Kementerian Komunikasi dan Informatika RI bersama Gerakan Nasional Literasi Digital (GNLD) Siberkreasi mengungkapkan adanya ancaman kejahatan siber menjadi perhatian utama seiring dengan kecanduan gawai. Orang tua perlu memberikan contoh dan mengajak anak untuk berinternet sehat.
Menyikapi hal itu, Co-founder dan CEO Fammi (startup edukasi teknologi yang bergerak di bidang Pendidikan Keluarga) Muhammad Nur Awaludin mengatakan penggunaan gawai meningkat, tidak hanya oleh orang dewasa, tetapi juga anak-anak. Keamanan digital menjadi hal penting untuk dipelajari karena pemahaman masyarakat tentang hal ini pun masih kategori sedang. Di ranah digital, banyak sekali ancaman yang mengintai anak-anak seperti perundungan siber, pornografi, adegan kekerasan, dan online stalking.
“Paparan ancaman tersebut bisa dari film, iklan, konten YouTube, aplikasi percakapan, media sosial, games, dan lain-lain. Kecanduan gawai juga menjadi ancaman tersendiri bagi anak pengguna gawai,” katanya dalam keterangan tertulis, Jumat (16//9).
Menurutnya kondisi yang mendorong anak untuk terus menggunakan gawai antara lain perasaan bosan, lelah, dan marah. Ketika kecanduan games, bahaya yang muncul berupa perubahan perilaku anak seperti lupa waktu, gampang marah, lebih senang menyendiri, melupakan ibadah, dan berbohong.
Data terbaru menunjukkan sebanyak 29% anak di Indonesia menggunakan handphone. Sebanyak 12% di antaranya mengakses internet.
Jumlah yang cukup besar untuk populasi Indonesia. Penggunaan gawai memang sudah susah dicegah.
“Ada pun yang bisa dilakukan orang tua adalah menanamkan kesadaran berinternet sehat sejak dini,” kata dosen sekaligus penulis, Dian Ikha Pramayanti.
Mengakses internet secara sehat, kata Ikha, dapat menjauhkan anak dari ancaman kejahatan siber yang memberikan dampak pada anak antara lain kerusakan otak bagian depan, emosi tak terkendali, banjir dopamin, dan volume otak menyusut 4,4%.

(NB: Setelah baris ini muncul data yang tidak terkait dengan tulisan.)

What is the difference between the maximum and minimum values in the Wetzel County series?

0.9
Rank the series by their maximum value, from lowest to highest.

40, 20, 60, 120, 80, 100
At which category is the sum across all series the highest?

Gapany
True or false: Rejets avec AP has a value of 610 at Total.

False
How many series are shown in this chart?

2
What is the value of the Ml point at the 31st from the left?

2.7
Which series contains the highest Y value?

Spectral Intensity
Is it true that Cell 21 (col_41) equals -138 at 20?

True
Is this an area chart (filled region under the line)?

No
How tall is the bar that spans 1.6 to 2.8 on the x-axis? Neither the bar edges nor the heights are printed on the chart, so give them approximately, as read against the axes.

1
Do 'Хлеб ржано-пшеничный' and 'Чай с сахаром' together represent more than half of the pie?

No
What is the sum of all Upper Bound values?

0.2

“Tips menjaga anak di internet yaitu batasi waktu penggunaan, manfaatkan fitur perlindungan, beri pemahaman anak tentang internet sehat, jaga data pribadi, dampingi anak, berikan waktu ruang berkreasi, detoks internet, dan berkomunikasi dengan terbuka,” ucap Ikha.
Rektor Institut Nitro Mohammad Hatta Alwi Hamu menyebut, sejak zaman dahulu pun pendampingan orang tua terhadap anak wajib dilakukan. Sehingga anak bisa berinteraksi dan bersosialisasi dengan lingkungan secara aman.
“Apalagi saat ini, di mana sudah lebih dari 202 juta pengguna internet di Indonesia yang aktif mengakses internet dan sebagian di antaranya media sosial,” katanya.
Catatan APJII, berdasarkan umur, pengguna internet didominasi kelompok usia 13-18 tahun sekitar 99,16%, diikuti usia 19-34 tahun sekitar 98,64%.
Ada enam tantangan yang dihadapi orang tua di era digital: kemudahan mengakses internet, kebebasan terkoneksi tanpa aturan, anak lebih pintar dari orang tuanya, dunia user-generated content, anak ingin bebas, dan belum paham risiko.
“Tingkatkan literasi digital agar orang tua dan anak dapat mengakses, mencari, menyaring, dan memanfaatkan setiap data dan informasi yang diterima dan didistribusikan dari dan ke berbagai platform digital yang dimiliki secara aman,” pungkasnya.